Exchanging Fire
Dan Baum misses the mark for the best way to control gun violence [“How to Make Your Own AR-15,” Report, June]. The truth is that guns don’t kill people, ammunition does — and banning ammunition or restricting its sale would be considerably easier than banning firearms themselves. Bullets are relatively unambiguous in purpose, consist of easily traceable components, and are very difficult to make at home — even with a 3-D printer. Regulating ammunition would allow gun hobbyists to continue to construct and modify their weapons while restricting their ability to do harm to others. The U.S. Constitution grants Americans the right to bear arms, but does it also grant them the right to live ammunition?
Nicholas Lamm
Vancouver
Baum is right that banning possession of AR-15 semiautomatic rifles is a fool’s errand and that gun owners have a responsibility to keep their firearms secure from criminals and unsupervised children. But mandating gun safes and making owners criminally liable for acts committed with guns stolen from their homes isn’t closing the barn door after the horse has bolted; it’s opening that door to tyranny.
There’s only one way to ensure that a gun-safe requirement is being followed: random inspections. That sounds more like a police state than a republic in which citizens are innocent until proven guilty.
Making gun owners responsible for criminal misuse of stolen firearms is patently ridiculous. Since there isn’t a safe that can’t be breached, a mandatory gun-safe law would have no practical impact — other than discouraging law-abiding Americans from exercising their natural, civil, and constitutionally protected right to keep and bear arms.

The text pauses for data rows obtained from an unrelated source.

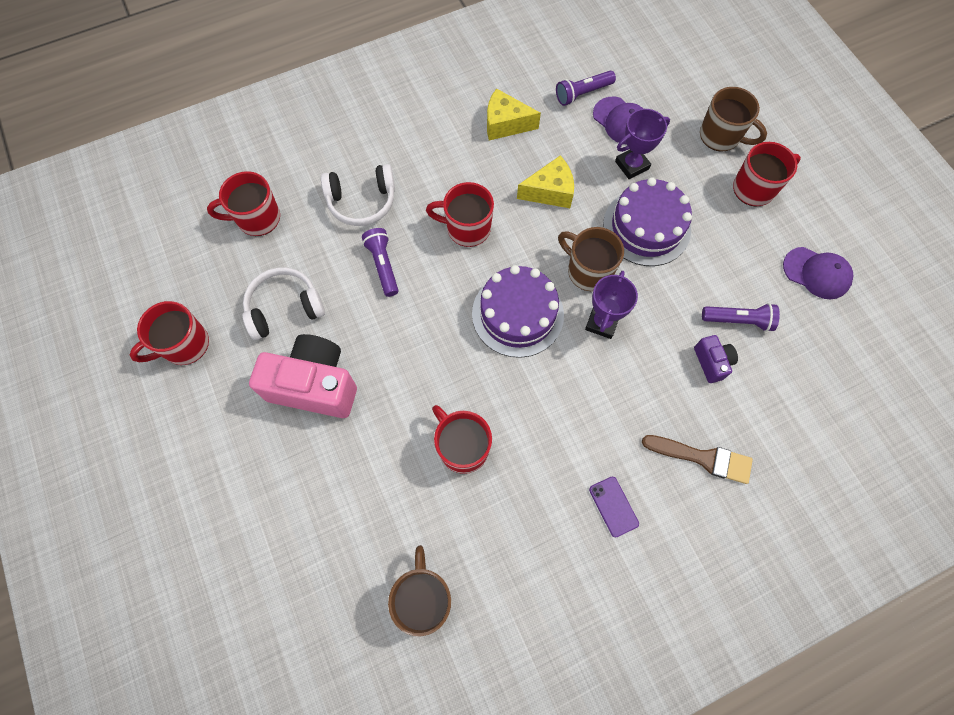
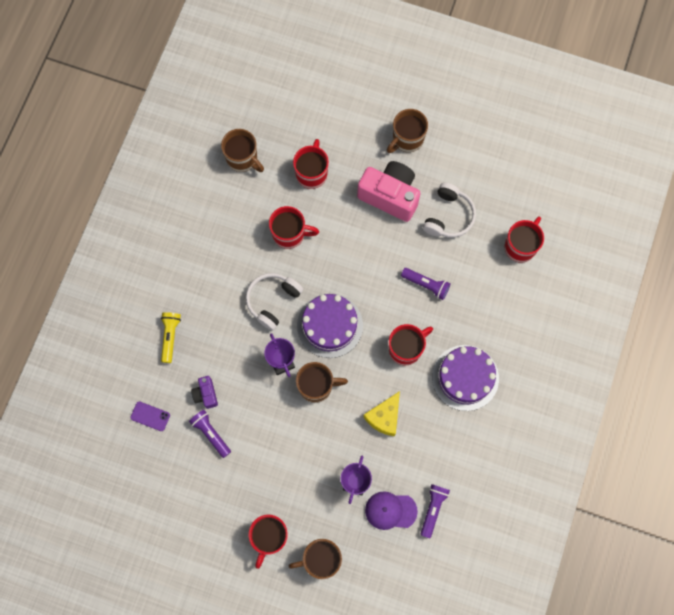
camera: 135 degrees right, 5 degrees up
red mug [129,301,209,365] -> red mug moved to [293,139,329,189]
pink camera [249,334,357,418] -> pink camera turned 120 degrees counterclockwise [357,161,421,222]
white headphones [321,164,395,226] -> white headphones moved to [246,273,303,331]
yellow cheese [487,88,541,140] -> none
purple phone [589,477,639,537] -> purple phone moved to [130,401,170,431]
purple cake [603,177,692,266] -> purple cake moved to [432,345,499,411]
brown brush [642,435,753,484] -> yellow flashlight [161,312,181,363]
purple camera [694,335,738,383] -> purple camera turned 45 degrees clockwise [191,376,218,409]
purple flashlight [702,303,780,332] -> purple flashlight turned 90 degrees clockwise [189,410,231,458]
purple cap [783,247,853,299] -> none
none -> brown mug [387,109,428,153]

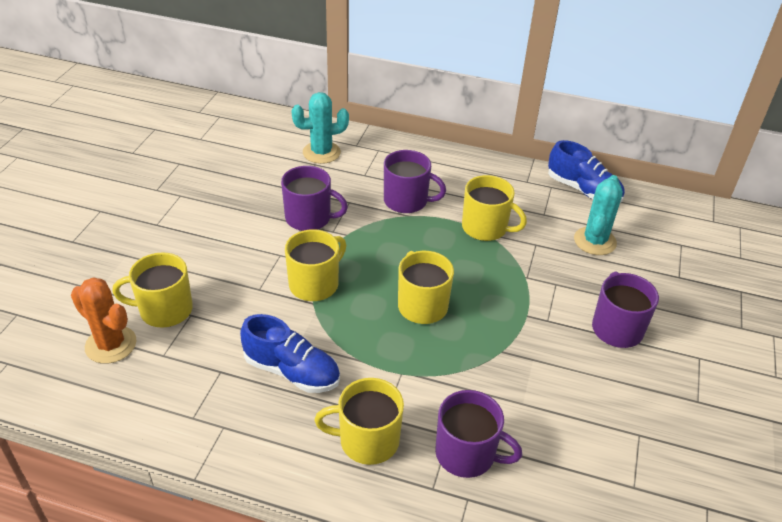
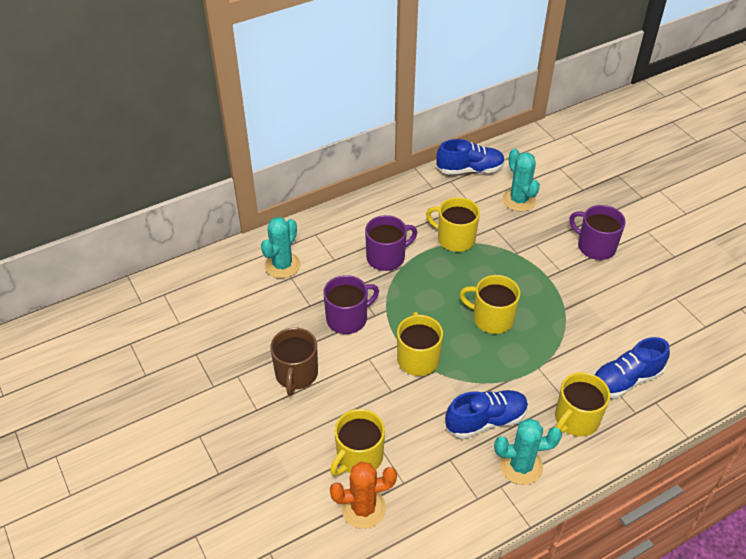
camera: 45 degrees left, 5 degrees up
purple mug [435,390,522,478] -> blue shoe [594,337,670,399]
yellow mug [462,175,527,241] -> yellow mug turned 135 degrees counterclockwise [426,197,480,252]
none -> brown mug [270,328,318,395]
none -> turquoise cactus [494,418,562,485]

Most American gun owners are extremely responsible: they keep their firearms secure and teach their children about gun safety. Both the NRA and the National Shooting Sports Foundation have programs designed to encourage these practices. Prescribing a cure for the few dangerously lax gun owners through mandatory gun-safe and liability laws is no less a feel-good nonsolution than banning the AR-15.
Robert Farago
Publisher, The Truth About Guns
Austin, Tex.
Dan Baum responds:
Individually, most gun owners are responsible. But as a community, we’re a mess. Led by the NRA, the gun-rights lobby has been so focused on protecting its right to keep and bear arms that it has completely ignored its most important duty — to be conscientious stewards of these dangerous devices. I never hear the NRA talk about gun owners’ responsibilities to society at large, except when it is urging people to buy and carry more guns.
To raise the specter of random inspections is dishonest. If a gun that shows up at a crime scene is traced to me, and I cannot demonstrate that it was properly locked up and that I reported the theft to the police, then I should be considered criminally liable — not for the offense committed with the gun, but for failure to respect an important addendum to the four rules laid out by the father of modern pistol shooting, Jeff Cooper: Always maintain control of your firearm.
The problem of gun violence could be largely solved with no government intervention at all if gun owners considered it unforgivable to leave a gun in a nightstand, closet, or glove compartment. But we’ve demonstrated that we don’t, so we should not be surprised when the nanny state steps in. We have only ourselves to blame.
The Postcolony
As Rebecca Solnit points out in “The Separating Sickness” [Miscellany, June], the effects of leprosy are not only bacteriological but also social. The stigma associated with the disease is so strong that some patients who have been cured but still display such symptoms as peripheral neuropathy, which often causes visible damage to the feet, would rather tell their employers that they suffer from type 2 diabetes than admit they once had leprosy.
Advocates have begun to openly challenge that stigma. Vagavathalli Narsappa, for instance, has fought to overturn a law barring people with leprosy from holding public office in India, where 130,000 new cases are diagnosed each year. The rest of us ought to follow his lead.
Sarah Nancollas
Chief Executive, Lepra
Colchester, England
Correction
Ted Conover’s “The Way of All Flesh” [Report, May] incorrectly implied that antibiotics promote the formation of abscesses in the liver of cattle. In fact, antibiotics such as tylosin are used to control abscesses, which are thought to form when cattle are moved to feedlots and their diet switches from grass to grain.